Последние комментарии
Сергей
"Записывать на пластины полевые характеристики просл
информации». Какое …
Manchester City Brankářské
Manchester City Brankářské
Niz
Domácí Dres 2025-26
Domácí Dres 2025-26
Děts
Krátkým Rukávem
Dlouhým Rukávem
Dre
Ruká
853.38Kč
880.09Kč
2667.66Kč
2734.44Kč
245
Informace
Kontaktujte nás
◇ ◇ ◇
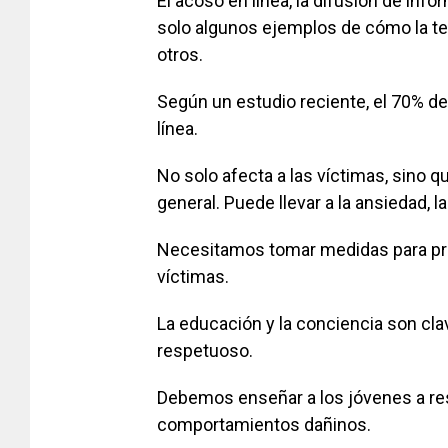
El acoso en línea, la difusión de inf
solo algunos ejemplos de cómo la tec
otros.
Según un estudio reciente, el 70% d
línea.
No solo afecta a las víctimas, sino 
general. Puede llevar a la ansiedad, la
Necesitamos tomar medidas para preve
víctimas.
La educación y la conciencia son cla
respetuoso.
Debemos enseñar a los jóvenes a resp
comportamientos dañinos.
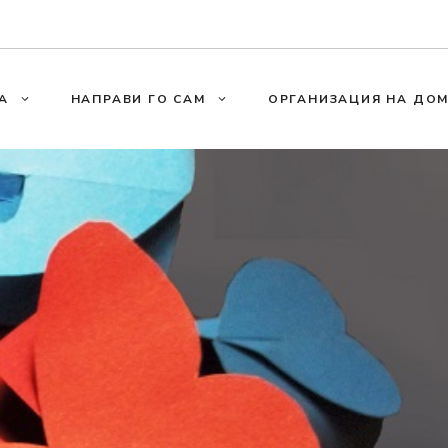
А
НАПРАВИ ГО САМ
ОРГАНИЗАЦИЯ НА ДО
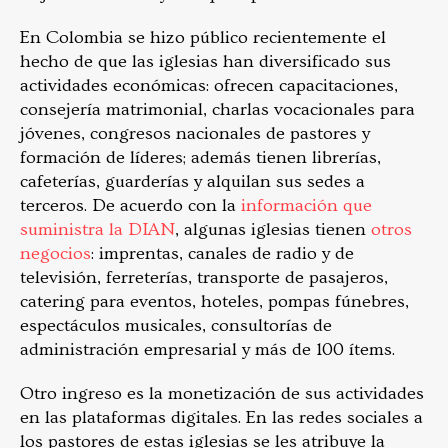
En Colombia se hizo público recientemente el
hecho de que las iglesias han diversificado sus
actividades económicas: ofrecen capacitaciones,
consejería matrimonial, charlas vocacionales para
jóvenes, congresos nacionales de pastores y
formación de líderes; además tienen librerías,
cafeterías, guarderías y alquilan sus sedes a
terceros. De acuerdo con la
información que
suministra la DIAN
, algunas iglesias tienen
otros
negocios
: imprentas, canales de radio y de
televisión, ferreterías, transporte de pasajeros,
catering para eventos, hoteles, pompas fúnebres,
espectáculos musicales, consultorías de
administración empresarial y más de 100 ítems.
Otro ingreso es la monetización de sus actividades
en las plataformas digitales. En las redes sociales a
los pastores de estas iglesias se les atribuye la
◇ ◇ ◇
▶ **WHAT THE TASK REQUIRES**
Will you return exactly the lines above from the one with "полевые характеристики просл" down to the one with "Kontaktujte nás", counting both as part of the range?

▶ **EXERCISE RESPONSE**
"Записывать на пластины полевые характеристики просл
информации». Какое …
Manchester City Brankářské
Manchester City Brankářské
Niz
Domácí Dres 2025-26
Domácí Dres 2025-26
Děts
Krátkým Rukávem
Dlouhým Rukávem
Dre
Ruká
853.38Kč
880.09Kč
2667.66Kč
2734.44Kč
245
Informace
Kontaktujte nás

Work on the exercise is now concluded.